Непонятно было, ночь или день на дворе. Зловещий серый ураган бесновался в полях и лугах и беспрерывно мощными волнами бился о стены избы, ударял на лес, но лес только на мгновение клонился в этой схватке и тотчас вставал опять, непокоренный, грозный, разъяренный борьбой, и так шумел, гудел, качался, трещал, выл дико и протяжно, что дети по ночам не могли уснуть, а птицы все улетели в поля. Томек заботливо осматривал свою лачугу, потому что она грозила развалиться от ветра. Ее так занесло, что она походила на снежный сугроб. Съестные припасы кончились, а новые купить было не на что, да и все равно итти за ними было бы невозможно, — так завалило снегом все дороги и поля. На второй день поезда перестали ходить, увязнув в снегах, всякое движение замерло, люди в страхе отступали перед разъяренными стихиями. Только на третий день утром вьюга утихла, но громадные сугробы, словно кратеры, дымили облаками снежной пыли.
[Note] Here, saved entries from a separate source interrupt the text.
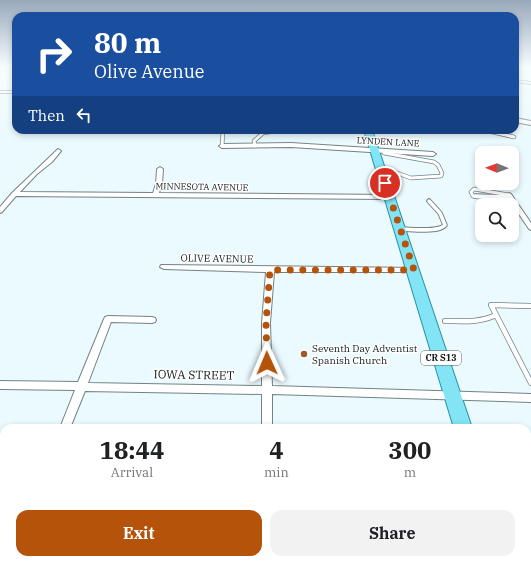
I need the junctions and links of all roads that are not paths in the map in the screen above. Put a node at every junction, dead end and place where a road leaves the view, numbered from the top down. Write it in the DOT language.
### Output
graph roads {
  1 [pos="519,120"];
  2 [pos="531,122"];
  3 [pos="223,134"];
  4 [pos="260,134"];
  5 [pos="369,134"];
  6 [pos="501,134"];
  7 [pos="514,137"];
  8 [pos="222,146"];
  9 [pos="255,146"];
  10 [pos="58,151"];
  11 [pos="375,151"];
  12 [pos="433,154"];
  13 [pos="160,169"];
  14 [pos="381,169"];
  15 [pos="14,194"];
  16 [pos="154,195"];
  17 [pos="510,196"];
  18 [pos="390,197"];
  19 [pos="429,201"];
  20 [pos="0,211"];
  21 [pos="531,228"];
  22 [pos="400,229"];
  23 [pos="164,267"];
  24 [pos="270,270"];
  25 [pos="414,270"];
  26 [pos="531,306"];
  27 [pos="496,315"];
  28 [pos="152,320"];
  29 [pos="445,321"];
  30 [pos="531,383"];
  31 [pos="0,385"];
  32 [pos="81,386"];
  33 [pos="267,390"];
  34 [pos="453,396"];
  35 [pos="531,398"];
  36 [pos="67,424"];
  37 [pos="266,424"];
  38 [pos="462,424"];
  1 -- 2 [label="street"];
  3 -- 8 [label="lane"];
  4 -- 9 [label="lane"];
  5 -- 11 [label="main road, CR S13"];
  6 -- 7 [label="lane"];
  8 -- 9 [label="street, LYNDEN LANE"];
  9 -- 11 [label="street, LYNDEN LANE"];
  10 -- 15 [label="street"];
  11 -- 12 [label="street, LYNDEN LANE"];
  11 -- 14 [label="main road, CR S13"];
  11 -- 14 [label="lane"];
  13 -- 16 [label="street"];
  14 -- 18 [label="main road, CR S13"];
  15 -- 16 [label="street, MINNESOTA AVENUE"];
  15 -- 20 [label="street"];
  16 -- 18 [label="street, MINNESOTA AVENUE"];
  17 -- 17 [label="lane"];
  17 -- 21 [label="street"];
  18 -- 22 [label="main road, CR S13"];
  19 -- 22 [label="lane"];
  22 -- 25 [label="main road, CR S13"];
  23 -- 24 [label="street, OLIVE AVENUE"];
  24 -- 25 [label="street, OLIVE AVENUE"];
  24 -- 33 [label="street"];
  25 -- 34 [label="main road, CR S13"];
  26 -- 27 [label="lane"];
  27 -- 29 [label="lane"];
  27 -- 30 [label="lane"];
  28 -- 32 [label="street"];
  31 -- 32 [label="street, IOWA STREET"];
  32 -- 33 [label="street, IOWA STREET"];
  32 -- 36 [label="street"];
  33 -- 34 [label="street, IOWA STREET"];
  33 -- 37 [label="street"];
  34 -- 35 [label="street, IOWA STREET"];
  34 -- 38 [label="main road, CR S13"];
}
Томек надел полушубок, взял лопату и пошел на станцию. Там все — дорожный мастер, его помощники, инженер и множество мужиков, согнанных из окрестных деревень, суетились вокруг застрявшего во рву поезда. Рабочим раздавали для поощрения колбасу и водку, чтобы они поскорее очистили железнодорожный путь.